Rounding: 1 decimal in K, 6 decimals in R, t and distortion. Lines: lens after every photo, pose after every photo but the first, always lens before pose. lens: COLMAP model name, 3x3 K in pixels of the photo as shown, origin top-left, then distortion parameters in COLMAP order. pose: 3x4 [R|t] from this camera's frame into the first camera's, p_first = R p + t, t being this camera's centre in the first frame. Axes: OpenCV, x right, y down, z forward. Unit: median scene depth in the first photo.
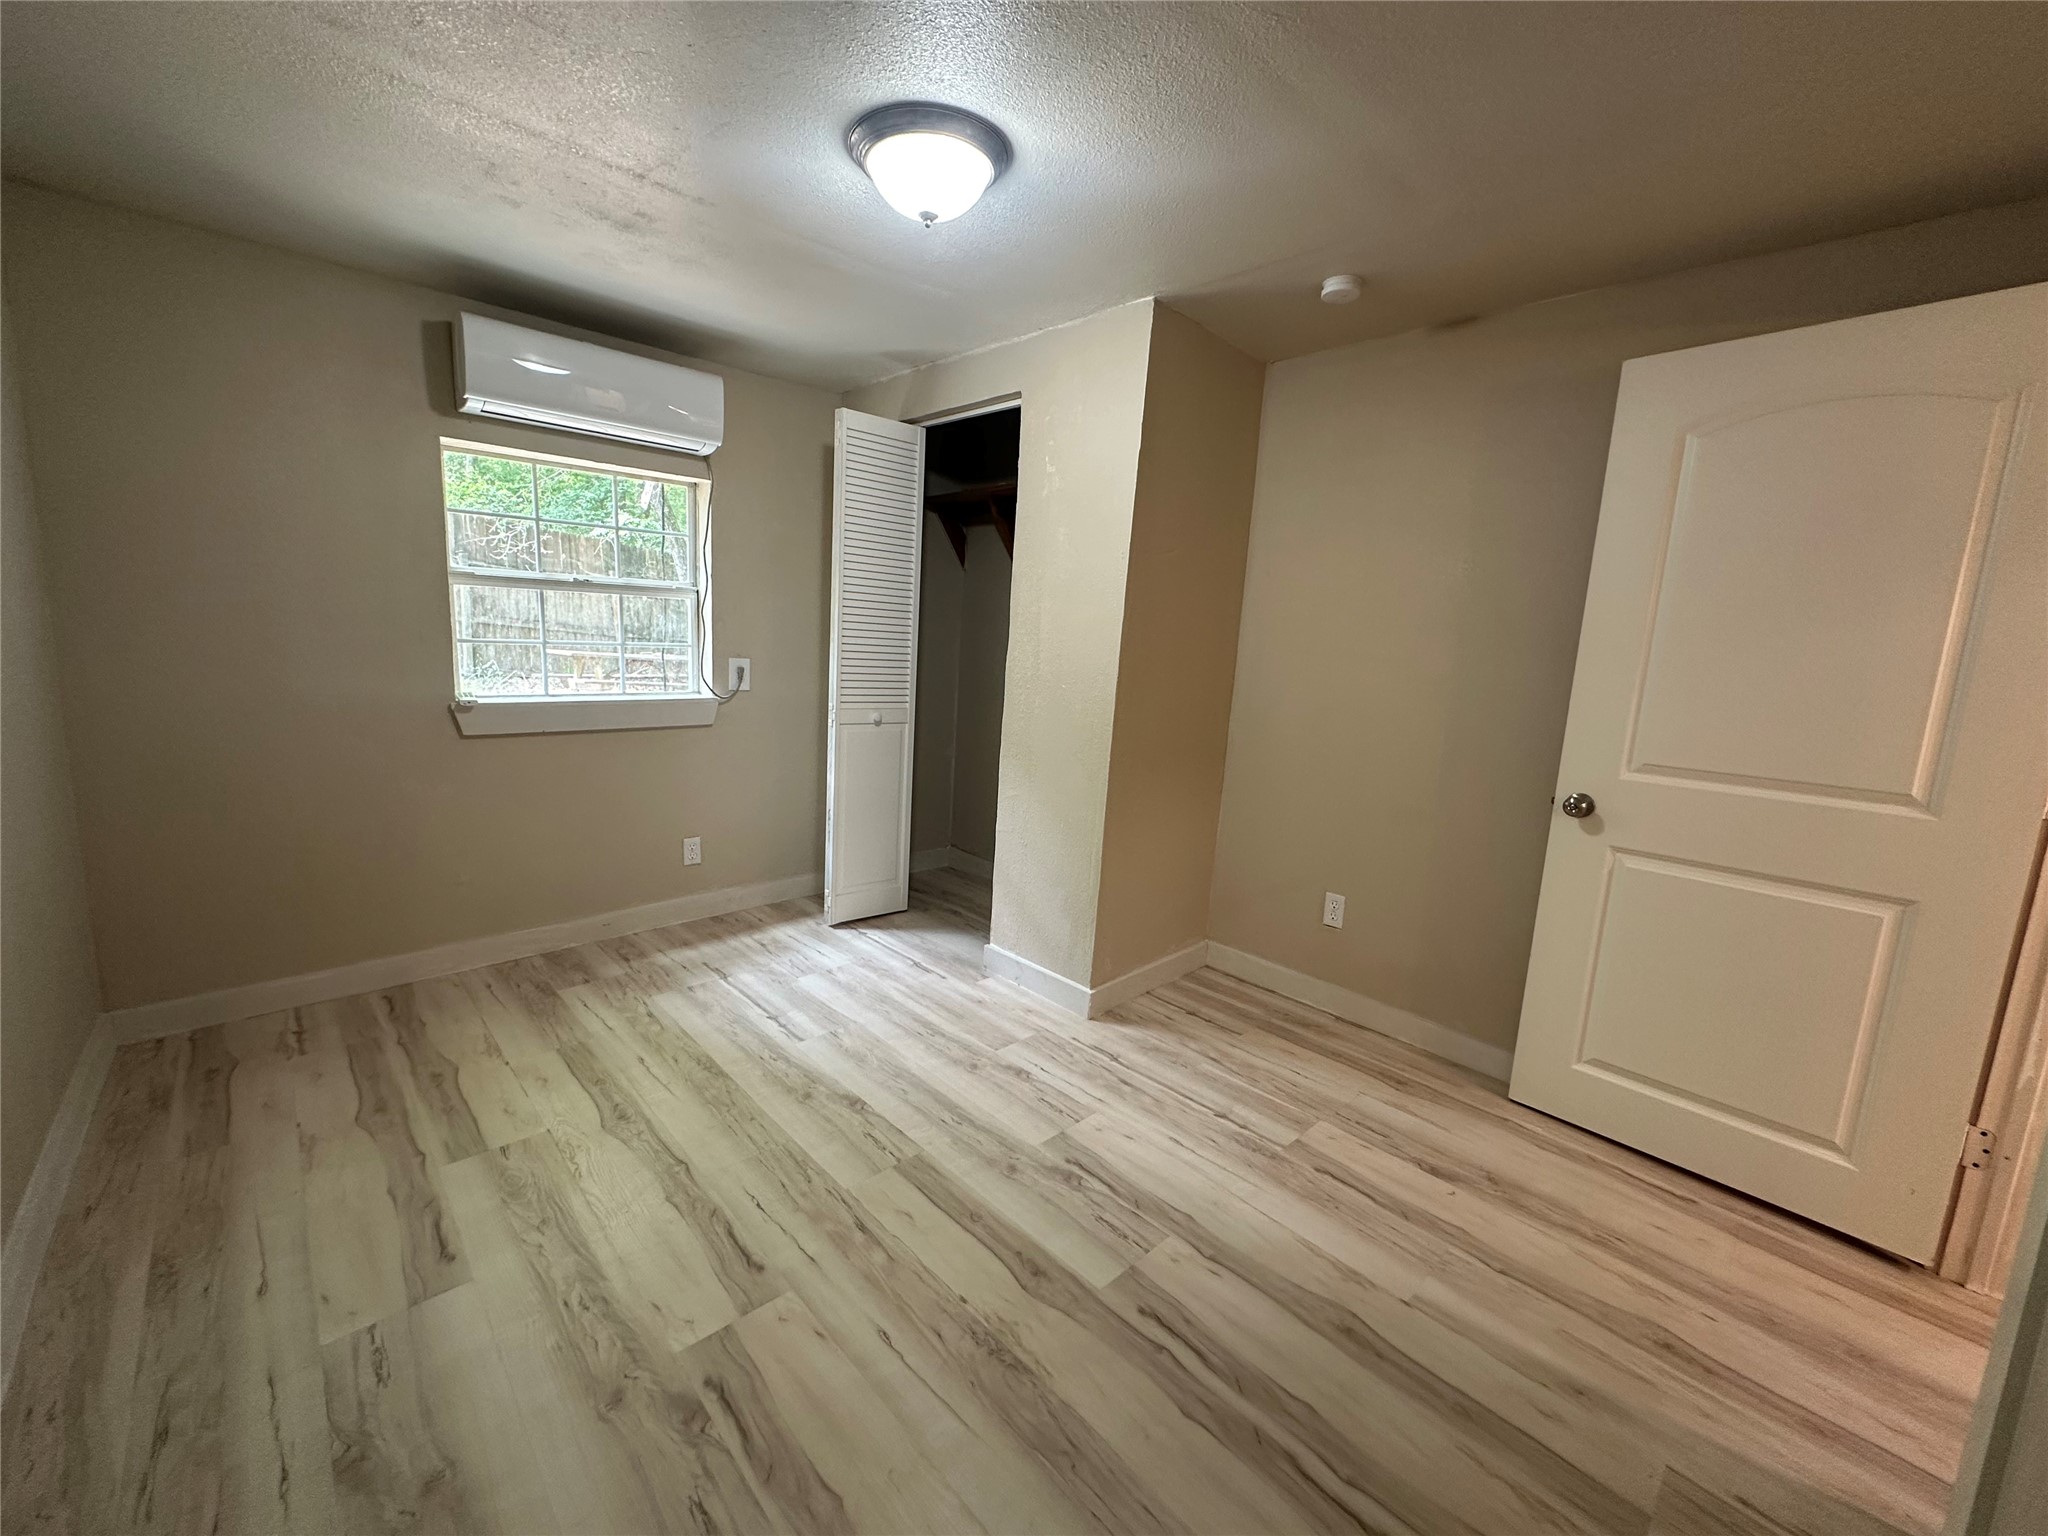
lens RADIAL K [[821.0, 0, 1023.9], [0, 821.0, 770.7], [0, 0, 1]] dist [-0.003063, 0.000052]
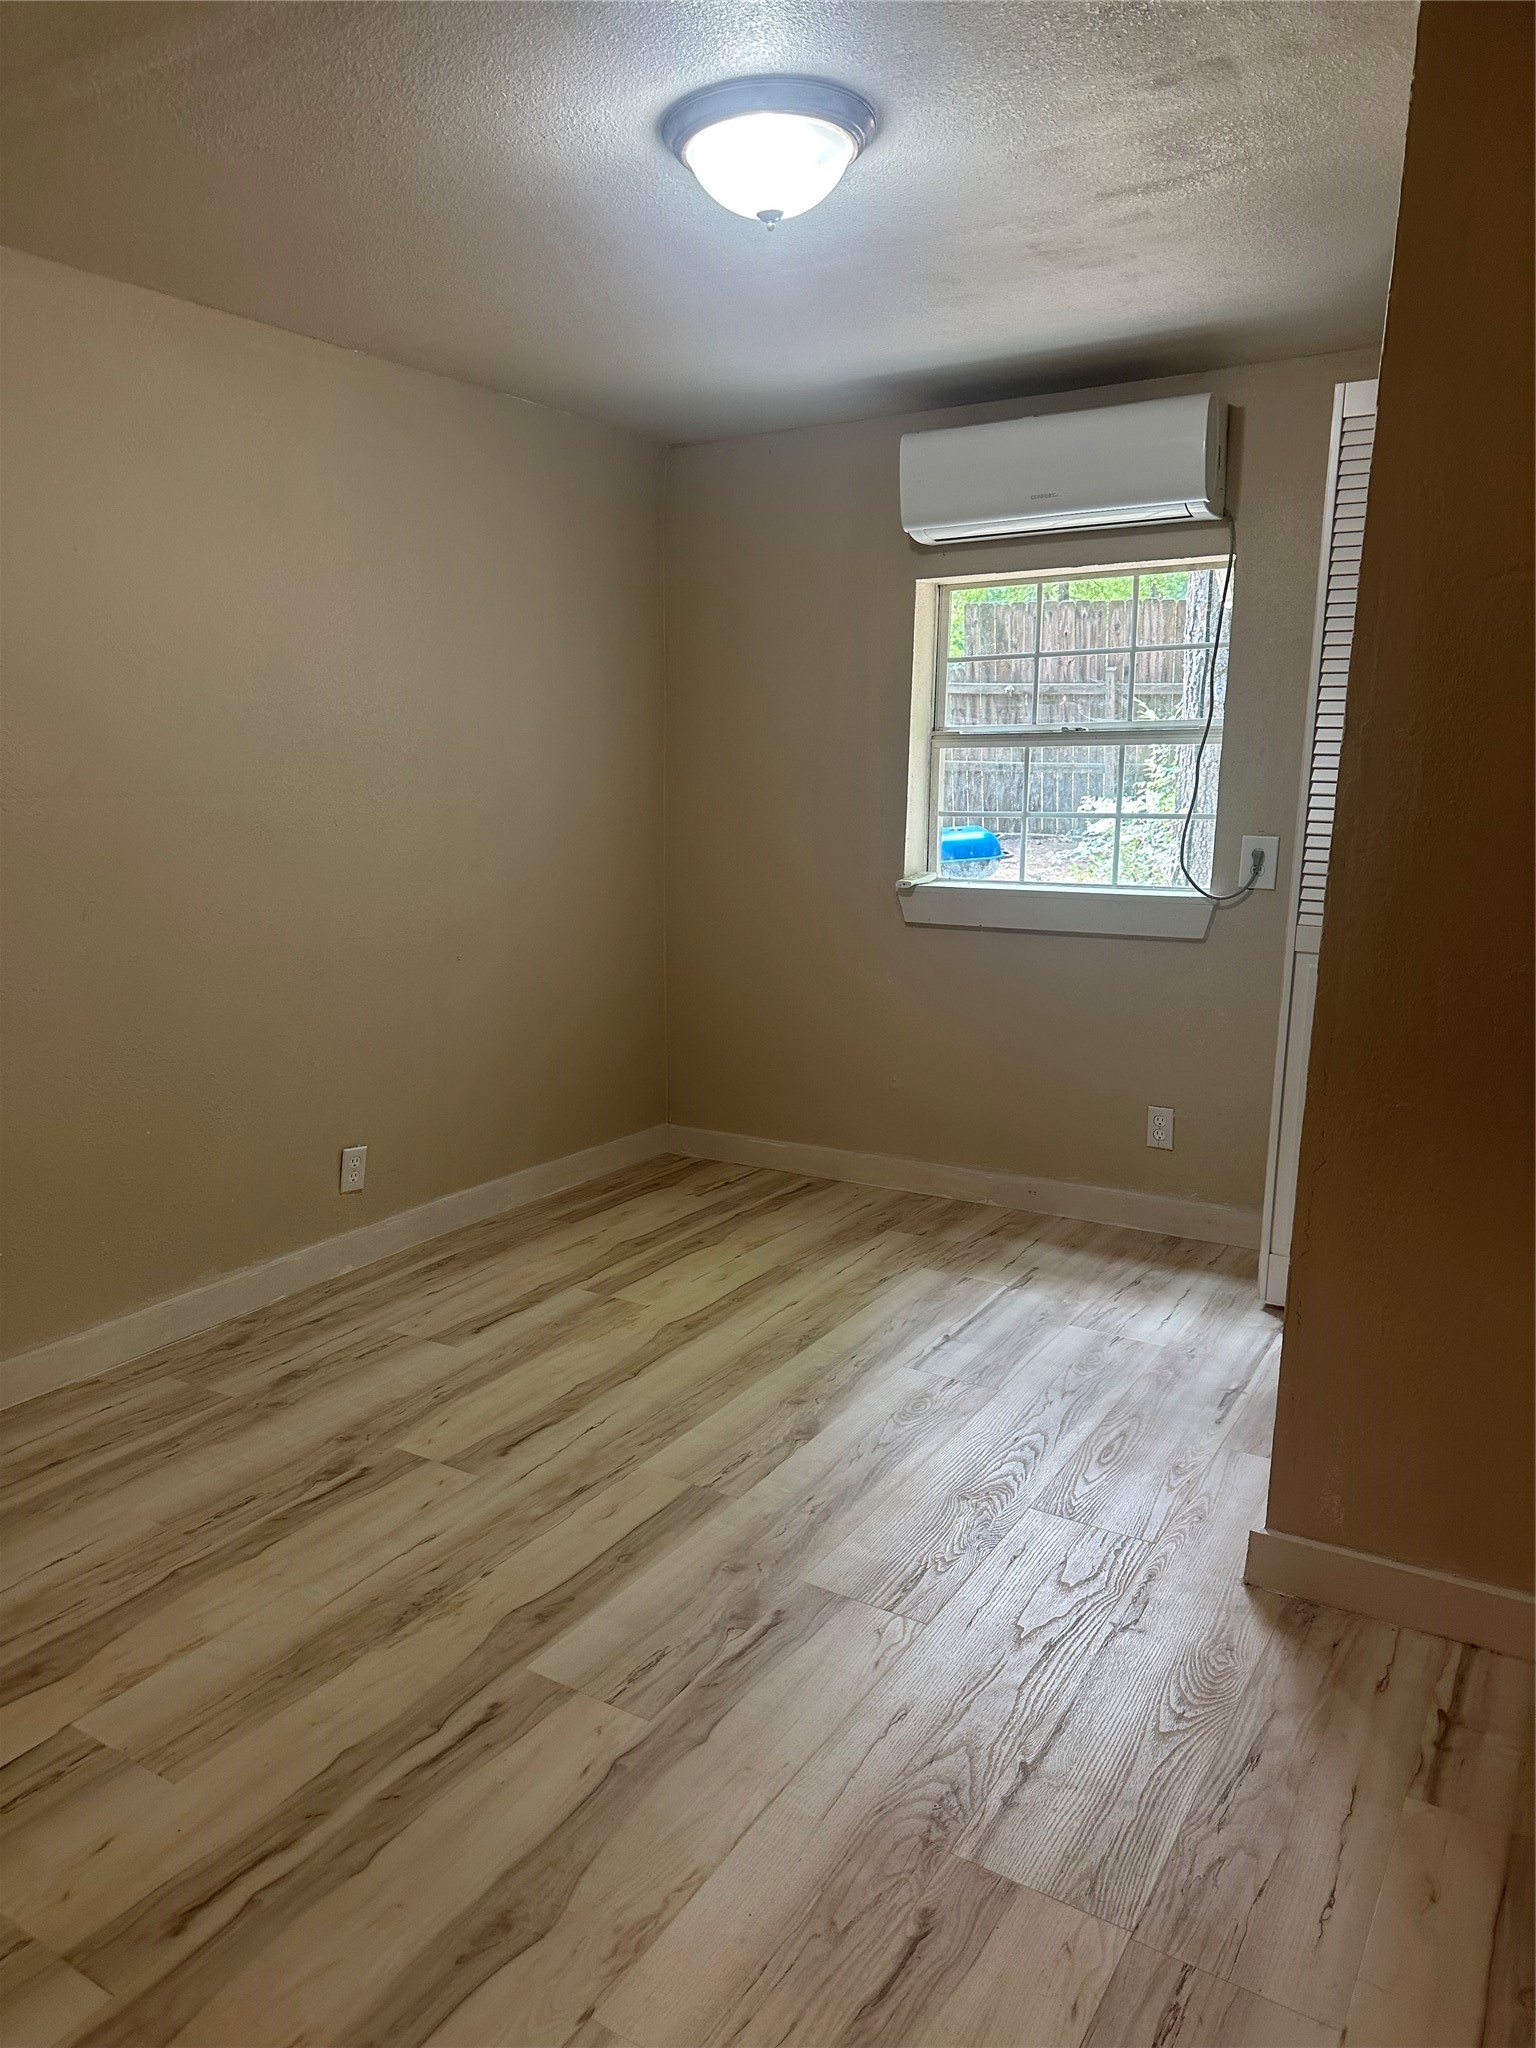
lens RADIAL K [[1448.3, 0, 757.4], [0, 1448.3, 1031.5], [0, 0, 1]] dist [0.209210, -0.397824]
pose [[0.236437, 0.129478, -0.962981, 1.037423], [-0.150954, 0.983943, 0.095233, -0.067036], [0.959849, 0.122849, 0.252186, 0.610010]]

**TASK**
Render all of the material above as a JSON list of strings with one string per line, skipping any blank lines, and leave the pictures out.

**ANSWER TO THE EXERCISE**
[
  "Rounding: 1 decimal in K, 6 decimals in R, t and distortion. Lines: lens after every photo, pose after every photo but the first, always lens before pose. lens: COLMAP model name, 3x3 K in pixels of the photo as shown, origin top-left, then distortion parameters in COLMAP order. pose: 3x4 [R|t] from this camera's frame into the first camera's, p_first = R p + t, t being this camera's centre in the first frame. Axes: OpenCV, x right, y down, z forward. Unit: median scene depth in the first photo.",
  "lens RADIAL K [[821.0, 0, 1023.9], [0, 821.0, 770.7], [0, 0, 1]] dist [-0.003063, 0.000052]",
  "lens RADIAL K [[1448.3, 0, 757.4], [0, 1448.3, 1031.5], [0, 0, 1]] dist [0.209210, -0.397824]",
  "pose [[0.236437, 0.129478, -0.962981, 1.037423], [-0.150954, 0.983943, 0.095233, -0.067036], [0.959849, 0.122849, 0.252186, 0.610010]]"
]